Consignes:
1) Répondez à ces questions sur le texte consacré au spectacle La Jeune Femme à la licorne :
(a) Qui signe la mise en scène ?
(b) À partir de quel âge le spectacle est-il destiné au public ?
(c) Quel prénom porte la fille dans l'adaptation ?
2) Poursuivez le texte sur le spectacle La Jeune Femme à la licorne après sa dernière phrase.

Extrait du document:
........
La Jeune Femme à la licorne
06 avr. 2014Spectacle des compagnies "La Bulle Bleue" (34) et "La Remise" (34), le 29 Janvier 2014, 20h, théâtre d'O (Montpellier-34).
Adaptation libre de "La Ménagerie de verre", de Tennessee Williams (1944).
Mise en scène : Marion Coutarel
Dramaturgie : Laurent Berger
Créé avec et interprété par : Mélaine Blot (le prétendant), Laura Deleaz (Violetta), Mireille Dejean (la mère), Arnaud Gélis (narrateur et Tom), Sarah Lemaire (Nina), Philippe Poll (le père).
Genre : théâtre
Public : à partir de 15 ans
Durée : 1h
Sortie de création
"La Bulle bleue", est un ESAT (Etablissement et Service d'Aide par le Travail) qui permet à des personnes en situation de handicap de se professionnaliser dans les métiers du théâtre. Les spectacles sont actuellement produits sous la direction artistique de Marion Coutarel et en partenariat avec le théâtre de la Remise.
Ce huis-clos de Tennessee Williams met en scène dans le sud des Etats-Unis une femme et ses deux enfants, jeunes adultes. Tous trois vivent dans une ambiance pesante et orageuse traversée par leurs rêves et leurs désirs. Tom le fils, chargé de faire vivre le trio, étouffe. La fille Laura, timide et déclarée fragile, s'absorbe dans sa collection d'animaux en verre, dont le plus précieux est une licorne. La mère, rêvant d'un passé idéalisé et obnubilée par le désir de marier sa fille, la jette un jour étourdiment dans les bras d'un ami de Tom. Piégée par les rêves d'une mère abusive, Laura sort humiliée de ce malentendu et Tom s'en va.
Marion Coutarel s'inspire librement de la pièce de Tennessee Williams, conservant la trame de l'intrigue et l'ambiance étouffante de ce huis-clos axé prioritairement sur la relation entre la mère et la fille (nommée ici Nina). L'adaptation a été réalisée avec la participation des comédiens et en intégrant leurs improvisations. Deux personnages supplémentaires, le père et Violetta une amie de Nina élargissent l'action de manière intéressante.
........
Matériel présenté:

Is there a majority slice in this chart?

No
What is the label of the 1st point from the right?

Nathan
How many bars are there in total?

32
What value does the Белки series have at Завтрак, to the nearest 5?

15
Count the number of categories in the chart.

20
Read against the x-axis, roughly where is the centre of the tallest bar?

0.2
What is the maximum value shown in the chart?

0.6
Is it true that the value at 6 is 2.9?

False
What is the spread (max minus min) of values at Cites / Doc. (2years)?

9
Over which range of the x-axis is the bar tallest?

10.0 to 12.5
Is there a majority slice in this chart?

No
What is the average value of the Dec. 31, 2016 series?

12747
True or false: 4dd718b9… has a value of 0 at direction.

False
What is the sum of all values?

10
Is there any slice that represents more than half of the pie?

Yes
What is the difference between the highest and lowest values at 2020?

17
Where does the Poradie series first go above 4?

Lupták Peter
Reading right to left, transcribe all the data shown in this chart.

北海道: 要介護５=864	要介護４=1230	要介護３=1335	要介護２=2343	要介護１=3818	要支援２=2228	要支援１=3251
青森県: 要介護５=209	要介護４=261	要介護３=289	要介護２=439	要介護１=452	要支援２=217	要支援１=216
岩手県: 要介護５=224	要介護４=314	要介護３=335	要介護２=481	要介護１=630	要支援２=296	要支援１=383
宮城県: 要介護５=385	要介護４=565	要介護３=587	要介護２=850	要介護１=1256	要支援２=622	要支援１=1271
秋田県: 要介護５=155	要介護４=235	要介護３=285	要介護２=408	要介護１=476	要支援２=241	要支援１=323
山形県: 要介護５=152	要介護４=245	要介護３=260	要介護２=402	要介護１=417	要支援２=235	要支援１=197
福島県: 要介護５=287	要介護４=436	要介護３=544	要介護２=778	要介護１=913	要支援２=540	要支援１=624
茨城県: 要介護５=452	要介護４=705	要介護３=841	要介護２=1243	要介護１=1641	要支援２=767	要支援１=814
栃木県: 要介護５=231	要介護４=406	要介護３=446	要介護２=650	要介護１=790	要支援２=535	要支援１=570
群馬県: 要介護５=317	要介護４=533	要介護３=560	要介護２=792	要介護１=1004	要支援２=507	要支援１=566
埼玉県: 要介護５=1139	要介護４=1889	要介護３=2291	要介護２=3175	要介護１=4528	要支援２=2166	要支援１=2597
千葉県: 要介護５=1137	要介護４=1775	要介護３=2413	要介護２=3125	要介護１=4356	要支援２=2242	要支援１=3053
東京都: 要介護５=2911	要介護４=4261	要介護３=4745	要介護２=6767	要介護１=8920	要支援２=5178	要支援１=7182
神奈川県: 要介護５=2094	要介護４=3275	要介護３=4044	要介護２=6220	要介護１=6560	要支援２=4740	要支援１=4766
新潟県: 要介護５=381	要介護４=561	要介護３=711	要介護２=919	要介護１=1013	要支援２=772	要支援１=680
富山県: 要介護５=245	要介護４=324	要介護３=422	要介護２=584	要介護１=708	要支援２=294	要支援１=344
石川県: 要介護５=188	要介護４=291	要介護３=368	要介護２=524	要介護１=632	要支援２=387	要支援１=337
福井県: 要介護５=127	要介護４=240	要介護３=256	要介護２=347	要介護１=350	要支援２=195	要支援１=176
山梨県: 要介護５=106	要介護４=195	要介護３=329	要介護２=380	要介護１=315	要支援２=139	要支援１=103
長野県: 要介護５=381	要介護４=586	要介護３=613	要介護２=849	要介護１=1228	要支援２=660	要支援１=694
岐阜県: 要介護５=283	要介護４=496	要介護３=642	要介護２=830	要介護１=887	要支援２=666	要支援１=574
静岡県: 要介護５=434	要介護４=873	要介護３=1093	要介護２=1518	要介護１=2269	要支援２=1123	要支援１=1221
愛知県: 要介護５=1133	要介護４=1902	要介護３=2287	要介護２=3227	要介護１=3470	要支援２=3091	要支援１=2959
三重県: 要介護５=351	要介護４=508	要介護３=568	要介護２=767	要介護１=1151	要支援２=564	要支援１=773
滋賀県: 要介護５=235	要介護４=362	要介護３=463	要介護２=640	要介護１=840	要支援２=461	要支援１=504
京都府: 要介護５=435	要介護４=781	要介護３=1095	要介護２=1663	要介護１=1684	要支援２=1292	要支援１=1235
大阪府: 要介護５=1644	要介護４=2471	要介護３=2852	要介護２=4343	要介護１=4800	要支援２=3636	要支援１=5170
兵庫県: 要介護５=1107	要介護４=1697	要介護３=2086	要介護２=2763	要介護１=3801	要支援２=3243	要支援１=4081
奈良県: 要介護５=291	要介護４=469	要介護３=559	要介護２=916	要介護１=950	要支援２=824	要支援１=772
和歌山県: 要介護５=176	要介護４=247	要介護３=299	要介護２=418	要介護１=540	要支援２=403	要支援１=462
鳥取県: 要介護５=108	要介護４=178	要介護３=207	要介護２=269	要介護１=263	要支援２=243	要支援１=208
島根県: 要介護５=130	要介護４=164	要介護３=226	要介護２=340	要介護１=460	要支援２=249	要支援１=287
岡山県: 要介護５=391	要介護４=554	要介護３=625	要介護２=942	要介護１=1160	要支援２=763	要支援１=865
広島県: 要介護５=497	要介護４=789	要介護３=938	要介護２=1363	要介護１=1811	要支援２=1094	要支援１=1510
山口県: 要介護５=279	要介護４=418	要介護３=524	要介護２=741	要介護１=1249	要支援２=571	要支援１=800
........
Corrigé:
1)
(a) Marion Coutarel
(b) 15 ans
(c) Nina

2)
Le théâtre d'O, 220 places, fait salle pleine pour cette première. Un monologue très émouvant d'Arnaud Gélis ouvre la pièce. Il parle simplement de l'intrusion de la maladie dans une vie et de la place prise par le théâtre. Sans doute nous invite-t-il à partager "la particularité" de la Bulle bleue ? Or cette particularité s'efface derrière le professionnalisme de la compagnie. Avec beaucoup de finesse, les comédiens jouent en équilibre sur des frontières : entre rôles et improvisations, entre dit et non-dit, entre réalité et symbolique. Nina est étouffée par sa mère, mais surprend en déclarant brutalement "je suis une actrice", son amie Violetta nous présente un reflet de l'imaginaire de Nina, le prétendant avance et recule, Tom est déchiré entre sa famille et ses rêves, et le père s'infiltre entre présence et absence. La mère elle-même, stable dans son hypercontrôle anxieux, se perd dans ses illusions. Le spectacle à la fois fascine, émeut et interroge. Ainsi par exemple une conversation entre les deux amies près d'un arbre qui ploie comme Nina, une bagarre familiale drôle mais inquiétante, un flirt basé sur un malentendu cruel, un accouchement réaliste produisant un ballon de baudruche, etc.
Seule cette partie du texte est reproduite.